PROBLEM REQUIREMENTS: Quote every line from the start of the data through the line containing "szétválassza a valós műszaki tényt, a hiányzó", word for word.

(Dataset entries)
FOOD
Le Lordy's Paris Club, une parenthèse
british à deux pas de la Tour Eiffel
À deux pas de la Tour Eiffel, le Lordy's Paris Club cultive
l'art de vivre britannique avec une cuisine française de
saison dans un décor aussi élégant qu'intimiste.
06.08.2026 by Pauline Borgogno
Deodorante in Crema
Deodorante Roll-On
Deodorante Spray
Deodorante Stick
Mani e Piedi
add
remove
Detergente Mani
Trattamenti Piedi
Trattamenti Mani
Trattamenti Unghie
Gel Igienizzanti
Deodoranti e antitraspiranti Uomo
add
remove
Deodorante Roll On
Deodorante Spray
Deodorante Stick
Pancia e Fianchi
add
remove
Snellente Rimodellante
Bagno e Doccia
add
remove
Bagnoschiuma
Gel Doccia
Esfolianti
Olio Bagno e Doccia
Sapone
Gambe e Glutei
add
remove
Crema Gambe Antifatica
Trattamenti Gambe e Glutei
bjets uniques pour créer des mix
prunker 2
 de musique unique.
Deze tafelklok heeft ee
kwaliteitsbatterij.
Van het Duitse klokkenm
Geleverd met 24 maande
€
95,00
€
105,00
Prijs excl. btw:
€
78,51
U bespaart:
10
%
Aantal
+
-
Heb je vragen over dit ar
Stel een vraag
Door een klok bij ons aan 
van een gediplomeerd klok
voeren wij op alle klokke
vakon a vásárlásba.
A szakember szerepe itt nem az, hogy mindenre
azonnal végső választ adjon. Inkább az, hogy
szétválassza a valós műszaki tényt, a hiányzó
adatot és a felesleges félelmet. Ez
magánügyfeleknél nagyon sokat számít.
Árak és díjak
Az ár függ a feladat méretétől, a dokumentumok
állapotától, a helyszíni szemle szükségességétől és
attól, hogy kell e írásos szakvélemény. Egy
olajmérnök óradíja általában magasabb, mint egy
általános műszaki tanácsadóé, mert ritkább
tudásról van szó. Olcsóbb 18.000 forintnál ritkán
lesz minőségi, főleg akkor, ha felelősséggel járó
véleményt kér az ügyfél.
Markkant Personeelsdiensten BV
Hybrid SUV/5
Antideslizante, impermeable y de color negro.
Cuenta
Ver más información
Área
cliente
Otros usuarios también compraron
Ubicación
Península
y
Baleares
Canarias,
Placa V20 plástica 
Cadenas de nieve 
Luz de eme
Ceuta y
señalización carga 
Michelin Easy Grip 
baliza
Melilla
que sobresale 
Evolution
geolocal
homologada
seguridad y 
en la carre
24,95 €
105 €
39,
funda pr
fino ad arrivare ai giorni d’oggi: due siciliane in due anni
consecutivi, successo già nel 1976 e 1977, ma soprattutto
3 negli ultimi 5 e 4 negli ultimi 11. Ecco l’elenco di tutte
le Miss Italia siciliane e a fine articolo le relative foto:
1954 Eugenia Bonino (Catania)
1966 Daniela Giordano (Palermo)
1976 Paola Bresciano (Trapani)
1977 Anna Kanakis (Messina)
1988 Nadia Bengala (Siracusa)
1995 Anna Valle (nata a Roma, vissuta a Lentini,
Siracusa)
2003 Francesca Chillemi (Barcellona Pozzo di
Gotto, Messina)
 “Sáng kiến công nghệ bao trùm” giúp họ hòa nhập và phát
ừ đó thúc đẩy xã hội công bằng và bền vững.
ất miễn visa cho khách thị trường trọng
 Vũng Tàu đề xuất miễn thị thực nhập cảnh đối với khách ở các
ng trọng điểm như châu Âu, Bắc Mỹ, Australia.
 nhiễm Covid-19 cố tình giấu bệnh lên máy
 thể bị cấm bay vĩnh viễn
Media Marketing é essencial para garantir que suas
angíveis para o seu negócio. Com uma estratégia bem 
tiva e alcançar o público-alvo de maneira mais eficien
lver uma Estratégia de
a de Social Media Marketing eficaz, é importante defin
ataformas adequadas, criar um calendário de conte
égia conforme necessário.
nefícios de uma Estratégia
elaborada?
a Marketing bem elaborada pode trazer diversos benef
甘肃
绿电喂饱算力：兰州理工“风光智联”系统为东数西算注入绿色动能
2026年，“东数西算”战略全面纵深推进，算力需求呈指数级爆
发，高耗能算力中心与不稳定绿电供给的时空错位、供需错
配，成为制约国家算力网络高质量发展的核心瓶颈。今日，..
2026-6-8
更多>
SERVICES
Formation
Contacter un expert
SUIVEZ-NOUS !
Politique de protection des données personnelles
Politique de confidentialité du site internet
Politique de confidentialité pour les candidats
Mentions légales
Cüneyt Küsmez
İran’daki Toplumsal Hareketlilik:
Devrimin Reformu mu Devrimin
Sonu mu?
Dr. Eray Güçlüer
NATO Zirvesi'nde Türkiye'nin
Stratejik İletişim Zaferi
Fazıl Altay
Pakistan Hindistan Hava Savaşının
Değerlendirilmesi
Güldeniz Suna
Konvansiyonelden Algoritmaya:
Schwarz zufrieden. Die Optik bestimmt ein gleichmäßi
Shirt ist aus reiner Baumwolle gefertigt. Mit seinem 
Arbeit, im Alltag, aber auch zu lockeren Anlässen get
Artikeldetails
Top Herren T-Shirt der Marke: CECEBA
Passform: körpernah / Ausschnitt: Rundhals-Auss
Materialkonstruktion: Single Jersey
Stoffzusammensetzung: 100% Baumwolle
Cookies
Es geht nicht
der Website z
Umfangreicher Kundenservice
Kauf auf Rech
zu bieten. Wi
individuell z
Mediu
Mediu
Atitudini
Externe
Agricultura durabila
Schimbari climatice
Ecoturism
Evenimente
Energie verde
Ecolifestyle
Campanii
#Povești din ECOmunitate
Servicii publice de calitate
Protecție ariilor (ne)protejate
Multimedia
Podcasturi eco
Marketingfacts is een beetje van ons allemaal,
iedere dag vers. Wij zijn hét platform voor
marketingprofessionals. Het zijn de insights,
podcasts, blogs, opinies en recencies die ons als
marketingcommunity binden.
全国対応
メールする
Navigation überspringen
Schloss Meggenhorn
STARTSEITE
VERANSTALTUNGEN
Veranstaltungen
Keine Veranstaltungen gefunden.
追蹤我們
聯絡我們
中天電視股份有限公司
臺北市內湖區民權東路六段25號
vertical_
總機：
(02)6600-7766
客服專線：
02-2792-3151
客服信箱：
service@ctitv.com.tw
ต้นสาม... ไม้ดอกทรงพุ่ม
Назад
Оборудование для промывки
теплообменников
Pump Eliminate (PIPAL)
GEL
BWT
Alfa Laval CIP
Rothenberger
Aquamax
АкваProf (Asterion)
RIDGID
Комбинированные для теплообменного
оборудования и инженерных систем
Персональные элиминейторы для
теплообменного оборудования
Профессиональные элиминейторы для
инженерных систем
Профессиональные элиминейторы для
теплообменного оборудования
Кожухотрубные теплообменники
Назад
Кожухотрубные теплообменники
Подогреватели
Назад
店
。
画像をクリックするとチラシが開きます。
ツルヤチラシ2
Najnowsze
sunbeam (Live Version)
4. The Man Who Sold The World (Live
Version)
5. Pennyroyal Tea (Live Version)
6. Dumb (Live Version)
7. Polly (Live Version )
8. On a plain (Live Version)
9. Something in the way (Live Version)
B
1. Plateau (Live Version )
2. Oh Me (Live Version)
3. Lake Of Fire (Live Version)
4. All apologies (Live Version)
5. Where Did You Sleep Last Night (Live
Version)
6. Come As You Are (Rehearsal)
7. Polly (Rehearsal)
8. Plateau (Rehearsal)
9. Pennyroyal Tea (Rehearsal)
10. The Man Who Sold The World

SOLUTION TO THE EXERCISE:
FOOD
Le Lordy's Paris Club, une parenthèse
british à deux pas de la Tour Eiffel
À deux pas de la Tour Eiffel, le Lordy's Paris Club cultive
l'art de vivre britannique avec une cuisine française de
saison dans un décor aussi élégant qu'intimiste.
06.08.2026 by Pauline Borgogno
Deodorante in Crema
Deodorante Roll-On
Deodorante Spray
Deodorante Stick
Mani e Piedi
add
remove
Detergente Mani
Trattamenti Piedi
Trattamenti Mani
Trattamenti Unghie
Gel Igienizzanti
Deodoranti e antitraspiranti Uomo
add
remove
Deodorante Roll On
Deodorante Spray
Deodorante Stick
Pancia e Fianchi
add
remove
Snellente Rimodellante
Bagno e Doccia
add
remove
Bagnoschiuma
Gel Doccia
Esfolianti
Olio Bagno e Doccia
Sapone
Gambe e Glutei
add
remove
Crema Gambe Antifatica
Trattamenti Gambe e Glutei
bjets uniques pour créer des mix
prunker 2
 de musique unique.
Deze tafelklok heeft ee
kwaliteitsbatterij.
Van het Duitse klokkenm
Geleverd met 24 maande
€
95,00
€
105,00
Prijs excl. btw:
€
78,51
U bespaart:
10
%
Aantal
+
-
Heb je vragen over dit ar
Stel een vraag
Door een klok bij ons aan 
van een gediplomeerd klok
voeren wij op alle klokke
vakon a vásárlásba.
A szakember szerepe itt nem az, hogy mindenre
azonnal végső választ adjon. Inkább az, hogy
szétválassza a valós műszaki tényt, a hiányzó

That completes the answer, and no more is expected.